- Exercise instructions:
Give the records again exactly. Pictures do not belong in the copy.

- Dataset content:
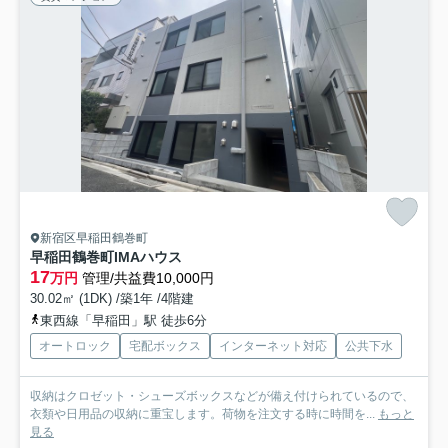
新宿区早稲田鶴巻町
早稲田鶴巻町IMAハウス
17
万円
管理/共益費10,000円
30.02㎡ (1DK) /築1年 /4階建
東西線「早稲田」駅 徒歩6分
オートロック
宅配ボックス
インターネット対応
公共下水
収納はクロゼット・シューズボックスなどが備え付けられているので、
衣類や日用品の収納に重宝します。荷物を注文する時に時間を...
もっと
見る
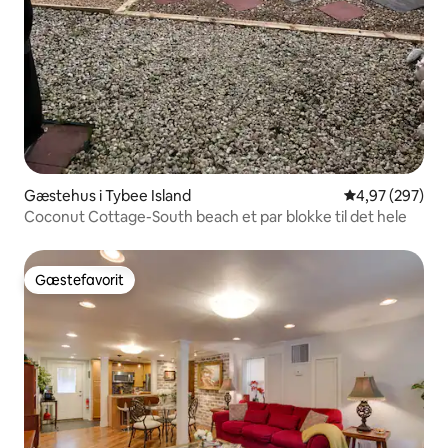
Gæstehus i Tybee Island
4,97 ud af 5 i
4,97 (297)
Coconut Cottage-South beach et par blokke til det hele
Gæstefavorit
Gæstefavorit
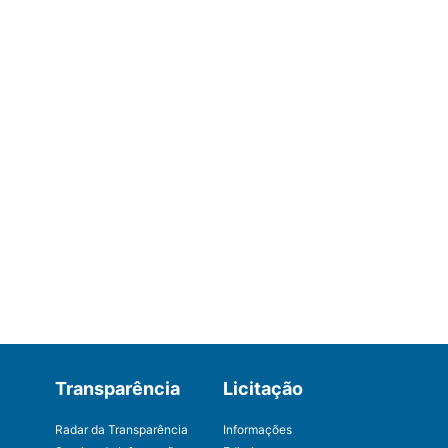
Transparência
Licitação
Radar da Transparência
Informações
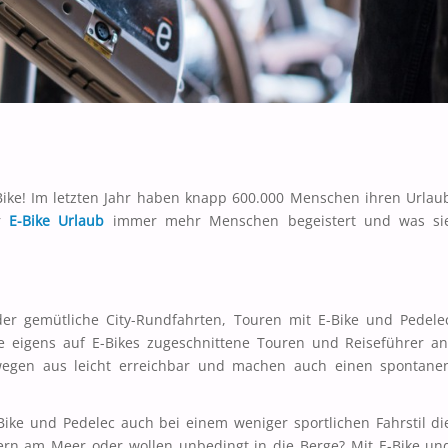
ike! Im letzten Jahr haben knapp 600.000 Menschen ihren Urlau
er
E-Bike Urlaub
immer mehr Menschen begeistert und was si
er gemütliche City-Rundfahrten, Touren mit E-Bike und Pedele
ile eigens auf E-Bikes zugeschnittene Touren und Reiseführer an
wegen aus leicht erreichbar und machen auch einen spontane
ike und Pedelec auch bei einem weniger sportlichen Fahrstil di
gern am Meer oder wollen unbedingt in die Berge? Mit E-Bike un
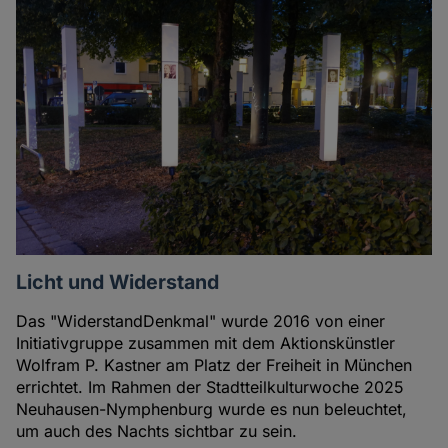
Licht und Widerstand
Das "WiderstandDenkmal" wurde 2016 von einer
Initiativgruppe zusammen mit dem Aktionskünstler
Wolfram P. Kastner am Platz der Freiheit in München
errichtet. Im Rahmen der Stadtteilkulturwoche 2025
Neuhausen-Nymphenburg wurde es nun beleuchtet,
um auch des Nachts sichtbar zu sein.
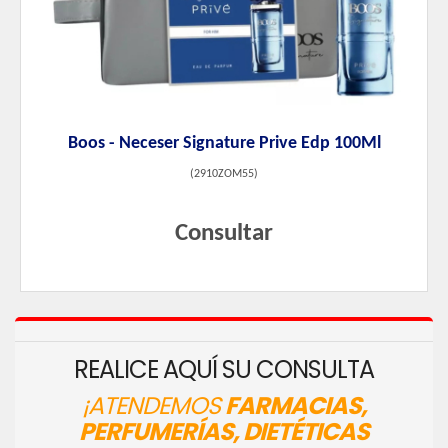
Boos - Neceser Signature Prive Edp 100Ml
(
2910ZOM55
)
Consultar
REALICE AQUÍ SU CONSULTA
¡ATENDEMOS
FARMACIAS,
PERFUMERÍAS, DIETÉTICAS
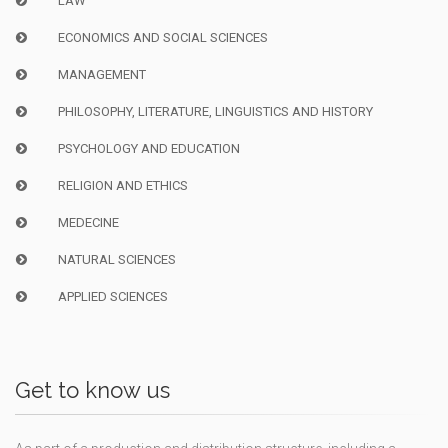
LAW
ECONOMICS AND SOCIAL SCIENCES
MANAGEMENT
PHILOSOPHY, LITERATURE, LINGUISTICS AND HISTORY
PSYCHOLOGY AND EDUCATION
RELIGION AND ETHICS
MEDECINE
NATURAL SCIENCES
APPLIED SCIENCES
Get to know us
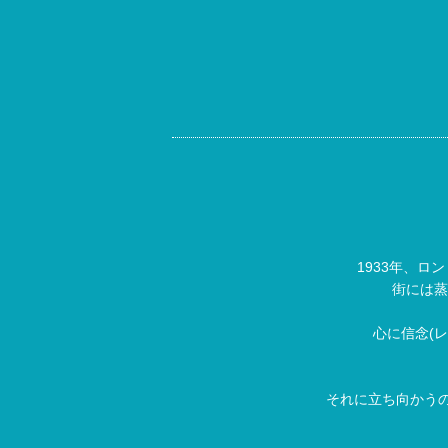
1933年、
街には蒸
心に信念(
それに立ち向かうの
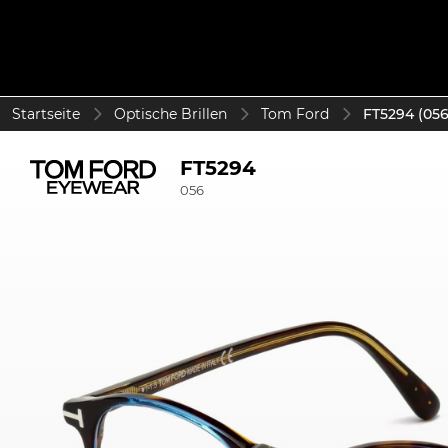
Startseite
Optische Brillen
Tom Ford
FT5294 (056
FT5294
056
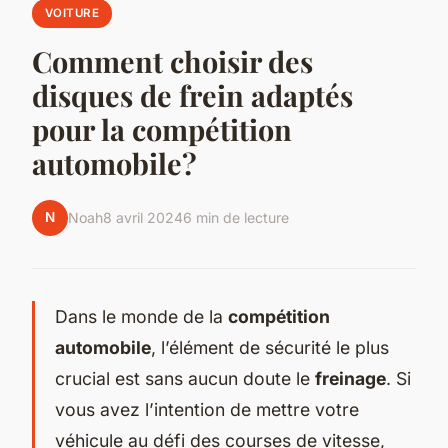
VOITURE
Comment choisir des
disques de frein adaptés
pour la compétition
automobile?
N
Noah
8 avril 2024
6 min de lecture
Dans le monde de la
compétition
automobile
, l’élément de sécurité le plus
crucial est sans aucun doute le
freinage
. Si
vous avez l’intention de mettre votre
véhicule au défi des courses de vitesse,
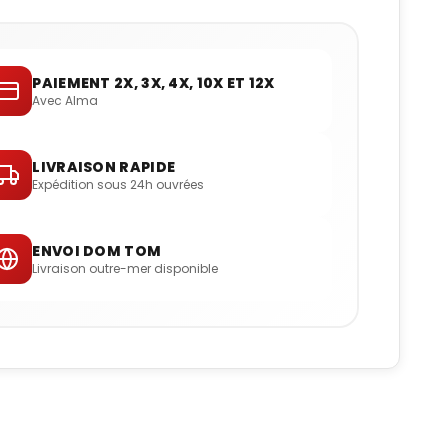
PAIEMENT 2X, 3X, 4X, 10X ET 12X
Avec Alma
LIVRAISON RAPIDE
Expédition sous 24h ouvrées
ENVOI DOM TOM
Livraison outre-mer disponible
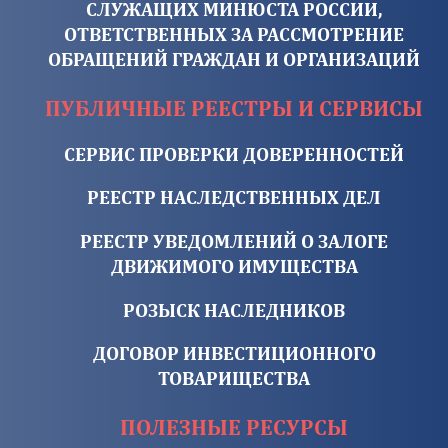
СЛУЖАЩИХ МИНЮСТА РОССИИ,
ОТВЕТСТВЕННЫХ ЗА РАССМОТРЕНИЕ
ОБРАЩЕНИЙ ГРАЖДАН И ОРГАНИЗАЦИЙ
ПУБЛИЧНЫЕ РЕЕСТРЫ И СЕРВИСЫ
СЕРВИС ПРОВЕРКИ ДОВЕРЕННОСТЕЙ
РЕЕСТР НАСЛЕДСТВЕННЫХ ДЕЛ
РЕЕСТР УВЕДОМЛЕНИЙ О ЗАЛОГЕ
ДВИЖИМОГО ИМУЩЕСТВА
РОЗЫСК НАСЛЕДНИКОВ
ДОГОВОР ИНВЕСТИЦИОННОГО
ТОВАРИЩЕСТВА
ПОЛЕЗНЫЕ РЕСУРСЫ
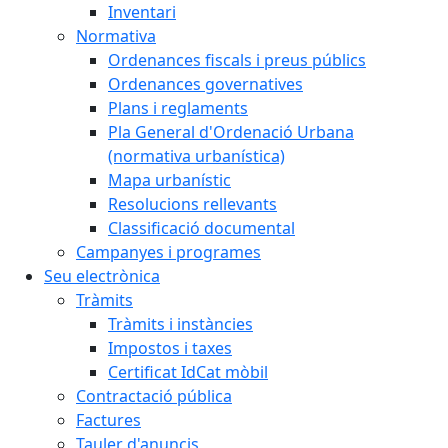
Inventari
Normativa
Ordenances fiscals i preus públics
Ordenances governatives
Plans i reglaments
Pla General d'Ordenació Urbana
(normativa urbanística)
Mapa urbanístic
Resolucions rellevants
Classificació documental
Campanyes i programes
Seu electrònica
Tràmits
Tràmits i instàncies
Impostos i taxes
Certificat IdCat mòbil
Contractació pública
Factures
Tauler d'anuncis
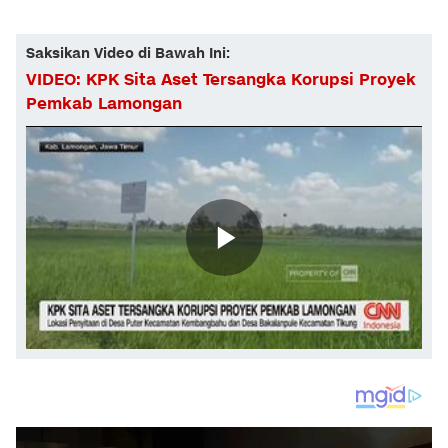
Saksikan Video di Bawah Ini:
VIDEO: KPK Sita Aset Tersangka Korupsi Proyek
Pemkab Lamongan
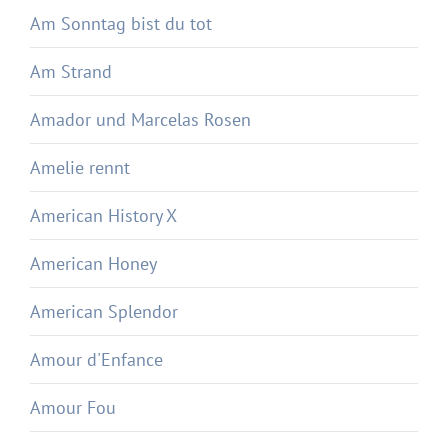
Am Sonntag bist du tot
Am Strand
Amador und Marcelas Rosen
Amelie rennt
American History X
American Honey
American Splendor
Amour d'Enfance
Amour Fou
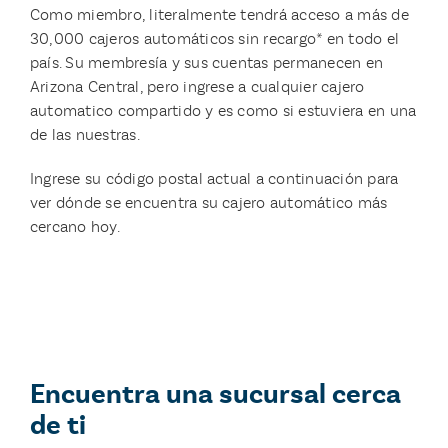
Como miembro, literalmente tendrá acceso a más de
30,000 cajeros automáticos sin recargo* en todo el
país. Su membresía y sus cuentas permanecen en
Arizona Central, pero ingrese a cualquier cajero
automatico compartido y es como si estuviera en una
de las nuestras.
Ingrese su código postal actual a continuación para
ver dónde se encuentra su cajero automático más
cercano hoy.
Encuentra una sucursal cerca
de ti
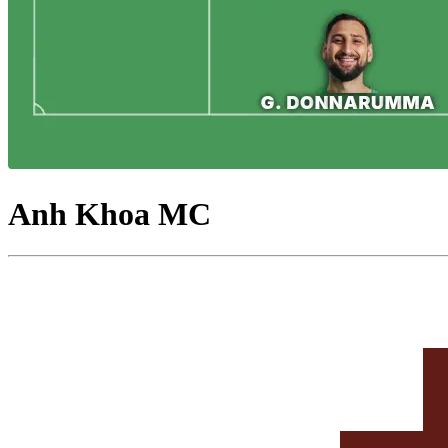
Anh Khoa MC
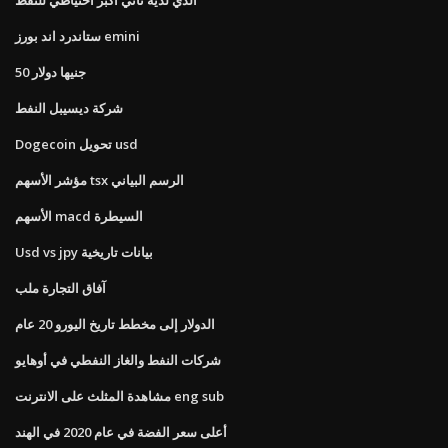
ستاندرد اند بورز emini
50 جنيها دولار
شركة ديسيبل النفط
Dogecoin تحويل usd
مؤشر الأسهم tsx الرسم البياني
الأسهم macd السيطرة
Usd vs jpy بيانات تاريخية
آفاق التجارة ملب
الدولار إلى مخطط تاريخ اليورو 20 عام
شركات النفط والغاز النفطي في أوهايو
مشاهدة المثلث على الانترنت eng sub
أعلى سعر الفضة في عام 2020 في الهند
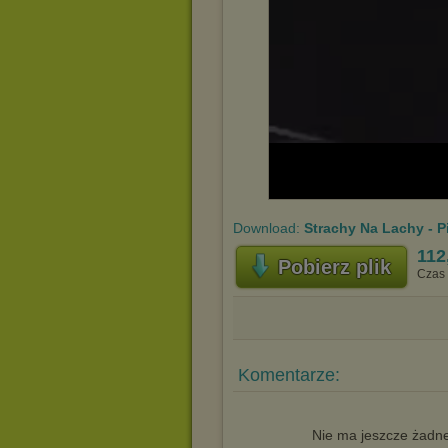
Download:
Strachy Na Lachy - Pi
112
Pobierz plik
Czas 
Komentarze:
Nie ma jeszcze żadne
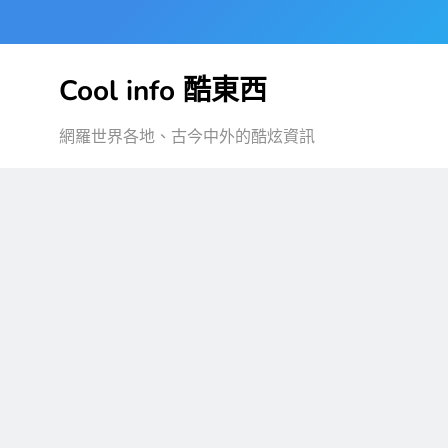
Skip
to
content
Cool info 酷東西
網羅世界各地、古今中外的酷炫資訊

- Answer below:
新宿区早稲田鶴巻町
早稲田鶴巻町IMAハウス
17
万円
管理/共益費10,000円
30.02㎡ (1DK) /築1年 /4階建
東西線「早稲田」駅 徒歩6分
オートロック
宅配ボックス
インターネット対応
公共下水
収納はクロゼット・シューズボックスなどが備え付けられているので、
衣類や日用品の収納に重宝します。荷物を注文する時に時間を...
もっと
見る
Gæstehus i Tybee Island
4,97 ud af 5 i
4,97 (297)
Coconut Cottage-South beach et par blokke til det hele
Gæstefavorit
Gæstefavorit
Transparência
Licitação
Radar da Transparência
Informações
ike! Im letzten Jahr haben knapp 600.000 Menschen ihren Urlau
er
E-Bike Urlaub
immer mehr Menschen begeistert und was si
er gemütliche City-Rundfahrten, Touren mit E-Bike und Pedele
ile eigens auf E-Bikes zugeschnittene Touren und Reiseführer an
wegen aus leicht erreichbar und machen auch einen spontane
ike und Pedelec auch bei einem weniger sportlichen Fahrstil di
gern am Meer oder wollen unbedingt in die Berge? Mit E-Bike un
Licht und Widerstand
Das "WiderstandDenkmal" wurde 2016 von einer
Initiativgruppe zusammen mit dem Aktionskünstler
Wolfram P. Kastner am Platz der Freiheit in München
errichtet. Im Rahmen der Stadtteilkulturwoche 2025
Neuhausen-Nymphenburg wurde es nun beleuchtet,
um auch des Nachts sichtbar zu sein.
Boos - Neceser Signature Prive Edp 100Ml
(
2910ZOM55
)
Consultar
REALICE AQUÍ SU CONSULTA
¡ATENDEMOS
FARMACIAS,
PERFUMERÍAS, DIETÉTICAS
LAW
ECONOMICS AND SOCIAL SCIENCES
MANAGEMENT
PHILOSOPHY, LITERATURE, LINGUISTICS AND HISTORY
PSYCHOLOGY AND EDUCATION
RELIGION AND ETHICS
MEDECINE
NATURAL SCIENCES
APPLIED SCIENCES
Get to know us
1933年、
街には蒸
心に信念(
それに立ち向かうの
Startseite
Optische Brillen
Tom Ford
FT5294 (056
FT5294
056
VOITURE
Comment choisir des
disques de frein adaptés
pour la compétition
automobile?
N
Noah
8 avril 2024
6 min de lecture
Dans le monde de la
compétition
automobile
, l’élément de sécurité le plus
crucial est sans aucun doute le
freinage
. Si
vous avez l’intention de mettre votre
véhicule au défi des courses de vitesse,
PAIEMENT 2X, 3X, 4X, 10X ET 12X
Avec Alma
LIVRAISON RAPIDE
Expédition sous 24h ouvrées
ENVOI DOM TOM
Livraison outre-mer disponible
СЛУЖАЩИХ МИНЮСТА РОССИИ,
ОТВЕТСТВЕННЫХ ЗА РАССМОТРЕНИЕ
ОБРАЩЕНИЙ ГРАЖДАН И ОРГАНИЗАЦИЙ
ПУБЛИЧНЫЕ РЕЕСТРЫ И СЕРВИСЫ
СЕРВИС ПРОВЕРКИ ДОВЕРЕННОСТЕЙ
РЕЕСТР НАСЛЕДСТВЕННЫХ ДЕЛ
РЕЕСТР УВЕДОМЛЕНИЙ О ЗАЛОГЕ
ДВИЖИМОГО ИМУЩЕСТВА
РОЗЫСК НАСЛЕДНИКОВ
ДОГОВОР ИНВЕСТИЦИОННОГО
ТОВАРИЩЕСТВА
ПОЛЕЗНЫЕ РЕСУРСЫ
Inventari
Normativa
Ordenances fiscals i preus públics
Ordenances governatives
Plans i reglaments
Pla General d'Ordenació Urbana
(normativa urbanística)
Mapa urbanístic
Resolucions rellevants
Classificació documental
Campanyes i programes
Seu electrònica
Tràmits
Tràmits i instàncies
Impostos i taxes
Certificat IdCat mòbil
Contractació pública
Factures
Tauler d'anuncis
Saksikan Video di Bawah Ini:
VIDEO: KPK Sita Aset Tersangka Korupsi Proyek
Pemkab Lamongan
Am Sonntag bist du tot
Am Strand
Amador und Marcelas Rosen
Amelie rennt
American History X
American Honey
American Splendor
Amour d'Enfance
Amour Fou
Como miembro, literalmente tendrá acceso a más de
30,000 cajeros automáticos sin recargo* en todo el
país. Su membresía y sus cuentas permanecen en
Arizona Central, pero ingrese a cualquier cajero
automatico compartido y es como si estuviera en una
de las nuestras.
Ingrese su código postal actual a continuación para
ver dónde se encuentra su cajero automático más
cercano hoy.
Encuentra una sucursal cerca
de ti
Anh Khoa MC
ستاندرد اند بورز emini
50 جنيها دولار
شركة ديسيبل النفط
Dogecoin تحويل usd
مؤشر الأسهم tsx الرسم البياني
الأسهم macd السيطرة
Usd vs jpy بيانات تاريخية
آفاق التجارة ملب
الدولار إلى مخطط تاريخ اليورو 20 عام
شركات النفط والغاز النفطي في أوهايو
مشاهدة المثلث على الانترنت eng sub
أعلى سعر الفضة في عام 2020 في الهند
Download:
Strachy Na Lachy - Pi
112
Pobierz plik
Czas 
Komentarze:
Nie ma jeszcze żadne
Skip
to
content
Cool info 酷東西
網羅世界各地、古今中外的酷炫資訊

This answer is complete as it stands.